For the government’s diversion to work, it became imperative that Kelly was exposed and that he also hopefully made statements that helped undermine the BBC.

Events unfolded in the following way:

On June 30, Kelly writes a letter admitting to his bosses at the Ministry of Defence of having met Gilligan to discuss the September dossier. Nothing was done publicly with this information until it was politically beneficial to the government after the Foreign Affairs Committee (FAC) issued a report exonerating Campbell of having “sexed-up” the September dossier.

On July 8, at a lobby meeting of journalists, the MoD issued a statement saying that “an individual working in the MoD” had come forward “to volunteer that he met Andrew Gilligan.”

The BBC still attempts to shield its source, saying that the MoD’s description of the official does not “match” Gilligan’s source.

On July 9, Defence Secretary Geoff Hoon releases a press statement saying that he had personally written to BBC Chairman Gavyn Davies asking them to verify whether the man named in his letter was Gilligan’s source. In Hoon’s press statement, Kelly is not named, but is described as having worked on the September dossier and not having been in the intelligence service. A Downing Street press officer, Tom Kelly, provides further biographical details later that day.

The government then tells journalists from the Guardian, Financial Times, the Times and others that they will not name Kelly, but will confirm his identity if named by the journalists. The Guardian’s Richard Norton-Taylor offers three names and the MoD confirmed that one name—Kelly—is the man in question. His identity is now in the public arena.

At some point Kelly is questioned for three days by MoD officials and reportedly threatened with the Official Secrets Act. It is also alleged that he was threatened with losing his pension.

On July 15, Kelly appears before the Foreign Affairs Committee and tells it in halting terms that he believes he was not the main source for Gilligan’s story. When asked whether he had told Gilligan that Campbell had transformed the September document, he replies evasively, “I cannot recall using the name Campbell in that context, it does not sound like a thing that I would say.”

The BBC again refuses to confirm that Kelly was its source.

On July 16, Kelly appears in a private session of the Intelligence and Security Committee (ISC) where he is interrogated. That same day Blair tells MPs that the BBC should say whether or not Kelly is the source for their report.

On July 17 at 3:00 p.m., Kelly leaves his house in Abingdon, Oxfordshire, telling his wife he is going for a walk.

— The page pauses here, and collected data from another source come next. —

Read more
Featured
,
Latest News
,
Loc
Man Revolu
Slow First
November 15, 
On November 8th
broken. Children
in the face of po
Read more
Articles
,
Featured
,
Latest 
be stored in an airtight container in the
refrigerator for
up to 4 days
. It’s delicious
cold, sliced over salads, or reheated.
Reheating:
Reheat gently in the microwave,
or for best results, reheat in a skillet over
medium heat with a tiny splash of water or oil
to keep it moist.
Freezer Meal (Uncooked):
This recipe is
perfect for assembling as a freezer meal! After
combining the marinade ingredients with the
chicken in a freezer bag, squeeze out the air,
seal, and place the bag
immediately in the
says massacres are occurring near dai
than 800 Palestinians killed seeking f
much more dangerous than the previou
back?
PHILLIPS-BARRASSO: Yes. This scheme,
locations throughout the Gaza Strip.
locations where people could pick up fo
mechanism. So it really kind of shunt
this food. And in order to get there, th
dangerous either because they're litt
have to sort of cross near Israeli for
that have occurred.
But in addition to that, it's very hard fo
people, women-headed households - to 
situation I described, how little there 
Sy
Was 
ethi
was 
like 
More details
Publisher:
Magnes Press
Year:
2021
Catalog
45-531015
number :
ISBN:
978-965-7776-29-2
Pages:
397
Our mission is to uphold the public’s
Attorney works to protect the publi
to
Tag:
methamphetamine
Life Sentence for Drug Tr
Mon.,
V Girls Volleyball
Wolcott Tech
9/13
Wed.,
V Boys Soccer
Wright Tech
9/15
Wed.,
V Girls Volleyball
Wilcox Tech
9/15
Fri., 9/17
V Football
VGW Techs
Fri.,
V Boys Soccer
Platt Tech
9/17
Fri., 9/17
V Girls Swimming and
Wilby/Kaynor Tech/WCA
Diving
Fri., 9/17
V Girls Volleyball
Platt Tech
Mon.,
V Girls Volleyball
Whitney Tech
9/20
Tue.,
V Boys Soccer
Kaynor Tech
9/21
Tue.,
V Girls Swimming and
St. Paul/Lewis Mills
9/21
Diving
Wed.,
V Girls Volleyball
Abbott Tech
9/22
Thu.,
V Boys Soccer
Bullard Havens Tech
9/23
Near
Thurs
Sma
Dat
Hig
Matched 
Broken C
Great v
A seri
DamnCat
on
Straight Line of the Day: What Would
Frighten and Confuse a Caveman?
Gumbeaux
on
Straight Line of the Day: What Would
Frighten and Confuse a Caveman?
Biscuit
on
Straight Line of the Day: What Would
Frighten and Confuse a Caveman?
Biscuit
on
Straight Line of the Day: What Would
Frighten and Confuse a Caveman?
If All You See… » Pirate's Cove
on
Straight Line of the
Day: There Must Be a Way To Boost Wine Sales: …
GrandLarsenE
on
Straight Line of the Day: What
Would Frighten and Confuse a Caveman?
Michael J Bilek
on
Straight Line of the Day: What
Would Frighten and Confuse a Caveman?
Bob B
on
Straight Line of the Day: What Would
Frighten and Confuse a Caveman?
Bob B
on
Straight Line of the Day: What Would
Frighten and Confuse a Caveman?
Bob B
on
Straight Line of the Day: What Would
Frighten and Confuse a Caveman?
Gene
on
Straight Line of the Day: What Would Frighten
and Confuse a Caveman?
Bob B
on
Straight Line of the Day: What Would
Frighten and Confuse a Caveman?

He dies later that day.

The following questions must be answered regarding events leading up to Kelly’s death:

* What pressure was placed on Kelly after he gave himself up?

* Was he threatened with the Official Secrets Act as has been reported?

* Was he asked to change his story in order to embarrass Gilligan and the BBC?

* Or was he forced to lie to protect himself from the witchhunt by the government and its FAC and ISC inquiries, or due to threats from within the MoD or his personal loyalty to it?

* Foreign Secretary Geoff Hoon, the Foreign Office and the Number 10 press office all conspired to make Kelly’s name public. Was this sanctioned by Tony Blair, who is seeking to blame Hoon alone?

According to a report in the July 24 Financial Times, Blair knew of Kelly’s identity a full week before it became public, which, the paper states, places him “firmly in the chain of events that led to Mr Kelly’s death”.

* Kelly’s interrogation by the ISC was behind closed doors. What was said in this private session and will the transcripts be revealed?

* Given that Kelly was so highly placed, was he really acting without authorisation when he spoke to Gilligan and other journalists or was this sanctioned by others higher up within the MoD whom he sought to defend in his testimony to the FAC and the ISC?